Okay, so here’s one of those strange kitchen debates that surprisingly comes up every time someone is hovered over a sink with a raw chicken – should you wash meat before cooking it? I mean, you’re rinsing it under cold water so does that really do anything? Or are you just giving your bacteria a nice little tour of your kitchen?
This one’s messy, mainly because your aunt will swear that you have to rinse the chicken “to get all the slime off,” but the USDA will also tell you absolutely not, because you’re going to cause yourself food poisoning. But let’s dive in.
Why People Swear By Washing Meat (When They Shouldn’t)
The practice of washing is rooted in tradition. Many people – especially older generations and people who grew up in home cooking traditions – learned that washing the meat is just part of the process. You open the pack, rinse, season, and it feels cleaner. More… hygienic. Like you are doing your due diligence to scrub off the invisible gross.
But here is the issue: it does not do what people think it does. Washing meat does not make it safer. It does not kill bacteria. It certainly does not disinfect it. You are only making a splash zone.
Why You Shouldn’t Wash Chicken At All
So here is the science-y part. The USDA and the FDA (you know, the ones who’s actual job it is to prevent you from accidentally poisoning yourself) state that washing raw meat is a great way to spread bacteria around your kitchen, ficticularly poultry. When raw chicken or turkey are rinsed under a faucet, droplets of water (that are hopefully aquaductively holding salmonella) are splashed off the meat and on to your sink, counter, cutting board, hands, and face. Bacterial fireworks: invisible and highly unwanted!
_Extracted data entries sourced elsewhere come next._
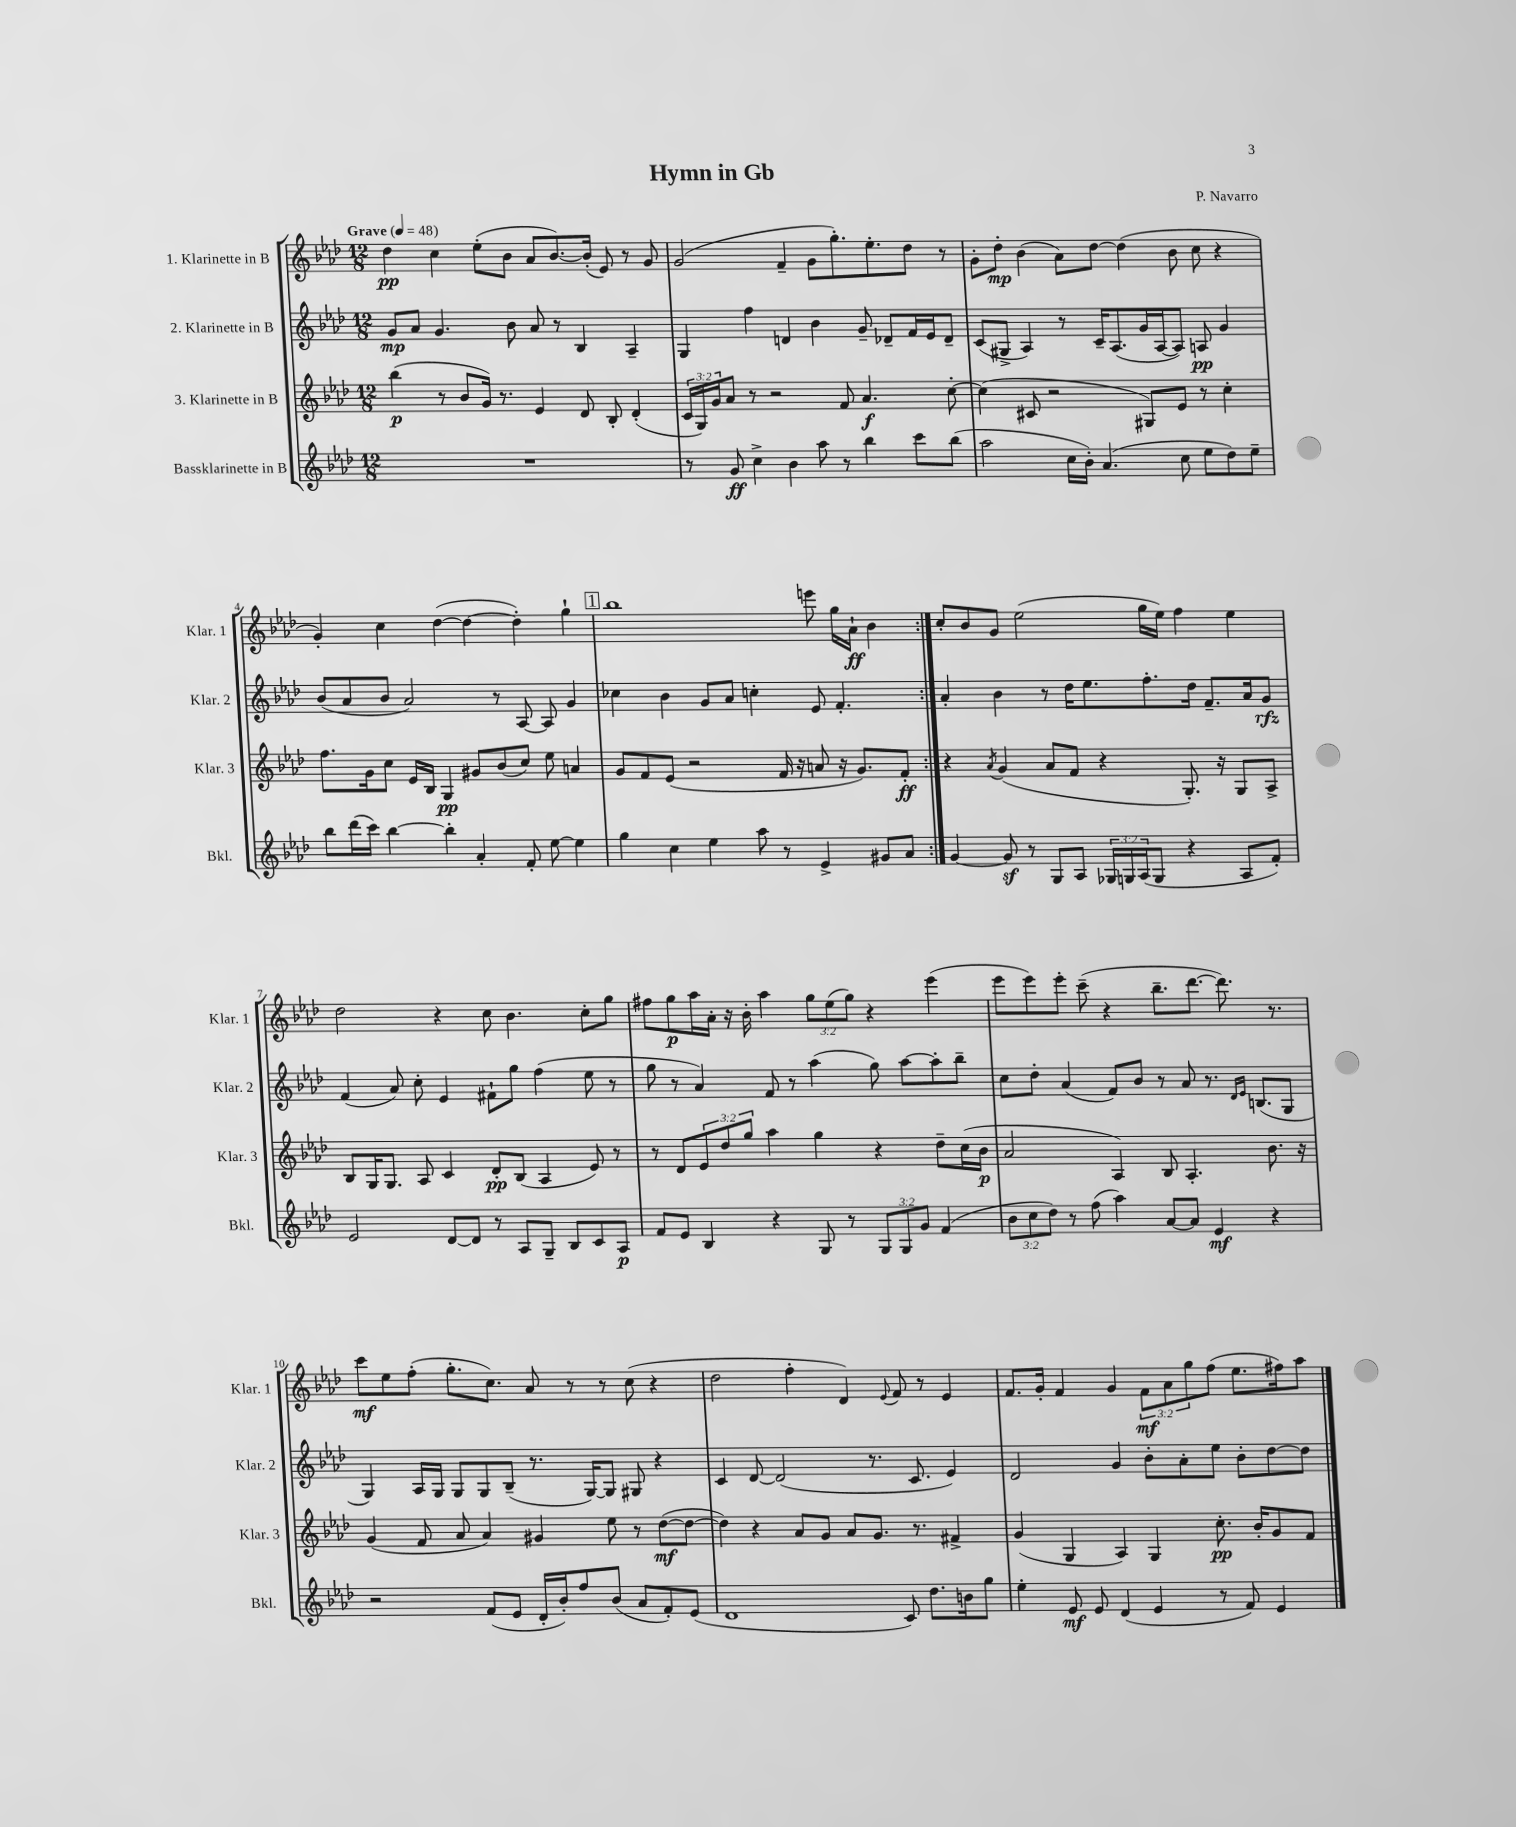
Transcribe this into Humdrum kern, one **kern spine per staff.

**kern	**kern	**kern	**kern
*staff4	*staff3	*staff2	*staff1
*clefG2	*clefG2	*clefG2	*clefG2
*k[b-e-a-d-]	*k[b-e-a-d-]	*k[b-e-a-d-]	*k[b-e-a-d-]
*M12/8	*M12/8	*M12/8	*M12/8
*MM48	*MM48	*MM48	*MM48
1.r	(4bb-\	8g/L	4dd-\
.	.	8a-/J	.
.	8r	4.g/	4cc\
.	8b-/L	.	.
.	16g/Jk)	.	(8ee-'\L
.	8.r	.	.
.	.	8b-\	8b-\J
.	4e-/	8a-/	8a-/L
.	.	8r	[8.b-/)
.	8d-/	4B-/	.
.	.	.	(16b-'/]Jk
.	8B-'/	.	8e-/)
.	(4d-'/	4A-~/	8r
.	.	.	8g/
=	=	=	=
8r	24c/LL	4G/	(2g/
.	24G/)	.	.
.	24g/J	.	.
8g/	8a-/J	.	.
4cc^\	8r	4ff\	.
.	2r	.	.
4b-\	.	4d/	4f~/
8aa-\	.	4b-\	8g\L
8r	8f/	.	8.gg'\)
4bb-\	4.a-/	8g~/	.
.	.	.	8.ee-'\
.	.	8d-~/L	.
8ccc\L	.	16f/L	8dd-\J
.	.	16e-/J	.
(8bb-\J	[8cc'\	8d-~/J	8r
=	=	=	=
2aa-\	(4cc\]	(8c/L	8g'\L
.	.	8G#^/J	8dd-'\J
.	8c#/	4A-/)	(4b-\
.	2r	.	.
16cc\LL	.	8r	8a-\L)
16b-'\JJ)	.	.	.
(4.a-/	.	16c~/LK	[8dd-\J
.	.	(8.A-/	.
.	.	.	(4dd-\]
.	8G#/L)	16g/L	.
.	.	[16A-/J	.
8cc\	8e-/J	8A-/]J)	8b-\
8ee-\L	8r	8A/	8cc\
8dd-\)	4cc'\	4g/	4r
8ee-~\J	.	.	.
=	=	=	=
8bb-\L	8.ff\L	(8b-/L	4g'/)
(16ddd-\L	.	8a-/	.
16ccc\JJ)	16g\k	.	.
[4bb-\	8cc\J	8b-/J	4cc\
.	16e-/LL	2a-/)	.
.	16B-/JJ	.	.
4bb-'\]	4G/	.	([4dd-\
4a-'/	8g#/L	.	4dd-\_
.	(8b-/	8r	.
8f'/	8cc/J)	[8A-/	4dd-'\])
[8ee-\	8ee-\	8A-/]	.
4ee-\]	4a/	4g/	4gg`\
=	=	=	=
4gg\	8g/L	4cc-\	1bb-
.	8f/	.	.
4cc\	(8e-/J	4b-\	.
.	2r	.	.
4ee-\	.	8g/L	.
.	.	8a-/J	.
8aa-\	.	4cc'\	.
8r	16f/	.	.
.	16r	.	.
4e-^/	8a/	8e-/	8eee\
.	16r	4.f'/	16gg\LL
.	8.g/L)	.	16a-`\JJ
8g#/L	.	.	4b-\
8a-/J	8f'/J	.	.
=:|!	=:|!	=:|!	=:|!
[4g/	4r	4a-'/	8cc'/L
.	.	.	8b-/
.	8qa-/	.	.
8g/]	(4g/	4b-\	8g/J
8r	.	.	(2ee-\
8G/L	8a-/L	8r	.
8A-/J	8f/J	16dd-\LK	.
.	.	8.ee-\	.
24G-/LL	4r	.	.
24G/	.	.	.
(24A-/J	.	.	.
8G/J	.	8.ff'\	16gg\LL
.	.	.	16ee-\JJ)
4r	8.G'/)	.	4ff\
.	.	16dd-\Jk	.
.	.	8.f~/L	.
.	16r	.	.
8A-/L	8G/L	.	4ee-\
.	.	16a-/k	.
8f'/J)	8A-^/J	8g/J	.
=	=	=	=
2e-/	8B-/L	(4f/	2dd-\
.	16G/K	.	.
.	8.G/J	.	.
.	.	8a-/)	.
.	8A-/	8cc'\	.
[8d-/L	4c/	4e-/	4r
8d-/]J	.	.	.
8r	8d-'/L	8f#`\L	8cc\
8A-/L	(8B-/J	8gg\J	4.b-\
8G~/J	4A-/	(4ff\	.
8B-/L	.	.	.
8c/	8e-/)	8ee-\	8cc'\L
8A-/J	8r	8r	8gg\J
=	=	=	=
8f/L	8r	8gg\	8ff#\L
8e-/J	8d-/L	8r	8gg\
4B-/	12e-/	4a-/)	16aa-\L
.	.	.	16a-'\JJ
.	12dd-/	.	.
.	.	.	16r
.	12gg/J	.	.
.	.	.	16b-'\
4r	4aa-\	8f/	4aa-\
.	.	8r	.
8G/	4gg\	(4aa-\	12gg\L
.	.	.	(12ee-\
8r	.	.	.
.	.	.	12gg\J)
12G/L	4r	8gg\)	4r
12G/	.	.	.
.	.	[8aa-\L	.
12g/J	.	.	.
(4f/	8dd-~\L	8aa-'\]	(4eee-\
.	(16cc\L	8bb-~\J	.
.	16b-\JJ	.	.
=	=	=	=
12b-\L	2a-/	8cc\L	8eee-\L
12cc\	.	.	.
.	.	8dd-'\J	8eee-\)
12dd-\J)	.	.	.
8r	.	(4a-/	8eee-'\J
(8ff\	.	.	(8ccc~\
4aa-\)	4A-/)	8f/L)	4r
.	.	8b-/J	.
[8a-/L	8B-/	8r	8.bb-~\L
8a-/]J	4.A-'/	8a-/	.
.	.	.	[8.ddd-\J
4e-/	.	8.r	.
.	.	.	8.ddd-\])
.	.	16qqd-/LL	.
.	.	16qqe-/JJ	.
.	.	(8.B/L	.
4r	8.b-\	.	.
.	.	.	8.r
.	.	8G/J	.
.	16r	.	.
=	=	=	=
2r	(4g/	4G/)	8ccc\L
.	.	.	8ee-\
.	8f/	16A-/LL	(8ff'\J
.	.	16G/JJ	.
.	8a-/	8G/L	8.gg'\L
(8f/L	4a-/)	8G/	.
.	.	.	8.cc\J)
8e-/J	.	(8B-~/J	.
16d-'/LL	4g#/	8.r	8a-/
16b-'/J)	.	.	.
8ff/	.	.	8r
.	.	[16G/LK)	.
(8b-/J	8ee-\	8G/]J	8r
8a-/L	8r	8G#/	(8cc\
8f'/)	([8dd-\L	4r	4r
(8e-/J	8dd-\_J	.	.
=	=	=	=
1d-	4dd-\])	4c/	2dd-\
.	4r	[8d-/	.
.	.	(2d-/]	.
.	8a-/L	.	4ff'\
.	8g/J	.	.
.	8a-/L	.	4d-/)
.	8.g/J	8.r	.
.	.	.	8qqe-/
8c/)	.	.	8f/
.	8.r	8.c/	.
8.dd-\L	.	.	8r
.	4f#^/	4e-/)	4e-/
16b\k	.	.	.
8gg\J	.	.	.
=	=	=	=
4ee-'\	(4g/	2d-/	8.f/L
.	.	.	16g'/Jk
8e-/	4G/	.	4f/
8e-/	.	.	.
(4d-/	4A-/)	4g/	4g/
4e-/	4G/	8b-'\L	12f\L
.	.	.	12a-\
.	.	8a-'\	.
.	.	.	12gg\
8r	8.cc'\	8ee-\J	(8ff\J
8f/)	.	8b-'\L	8.ee-\L
.	16b-'/LK	.	.
4e-/	8g/	[8dd-\	.
.	.	.	16ff#\k)
.	8f/J	8dd-\]J	8aa-\J
==	==	==	==
*-	*-	*-	*-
Also: rinsing does not remove bacteria. Heat destroys bacteria. Cooking your meat to the correct internal temperature (like using a thermometer, and not just poking at it and guessing) is how you destroy the bad stuff. Not rinsing! This may even wash away a small portion of the good parts, flavor bits and juices that you’d want. So that’s not a desirable outcome.
Okay, But What About Other Meats?
Good question, because depending on the meat, it’s all a little different.
Poultry (chicken, turkey, etc)
Do not rinse – seriously – just open it up, (maybe patch dry it with some paper towels if you’re going for crispy skin or something) and go about your business…no action at the sink needed.
Red meat (beef, lamb, pork)
Same thing. Don’t rinse it. Just unwrap, season, cook.
Seafood (fish, shellfish)
Okay – we’ll cheat a little…this is the one area of rinsing meat where a rinse makes some sense. Some fish still go through processing with little dirt or scales. If that’s the case, a rinse under cold water is absolutely acceptable, mainly for the sake of texture or appearance. Then, make sure you pat it dry so it steams instead of sears.
Ground meats
Definitely don’t rinse with ground meats. Ever. Ground beef, turkey, and pork—anything ground is much more likely to be contaminated internally, so the solution is to cook it properly. 160°F minimum. No shortcuts.
Fruits and vegetables
Yes. Wash away. Dirt, pesticides, weird waxy coatings—this is the sort of rinsing that has benefits. Just don’t lump this with your raw chicken and call it a food safety plan.
Basic Meat Handling 101 (So You Don’t End Up Googling “What Does Salmonella Feel Like”)
To be fair, it is less about rinsing and more about you not turning your kitchen into a biohazard.
Wash your hands before and after touching raw meats. Not a quick splash. Like, affordably scrubbed.
Use separate cutting boards; one for meats, and then separate from that anything that isn’t cooked.
Use a thermometer because color is not a reliable indicator of doneness, no matter what your uncle says.
Clean everything—sinks, knives, counters, everything—after you handle raw meats. And not just a quick wipe down with a sponge that’s seen way too much.
So… Are We Done With the Meat-Washing Thing Now?
Look, habits are hard to change. If rinsing meats is something you grew up watching people do, it’ll feel awkward to stop. But food safety experts make it pretty clear: washing raw meat—raw poultry especially—is more of a risk than anything helpful. There is simply no upside to washing meat. You aren’t making it cleaner, you’re making your kitchen a more dangerous place.
Instead? Focus on what actually is food safe; cook it fully, handle it cleanly, and stop making your sink a splash zone. The chicken does not need a bath. It just needs temperature.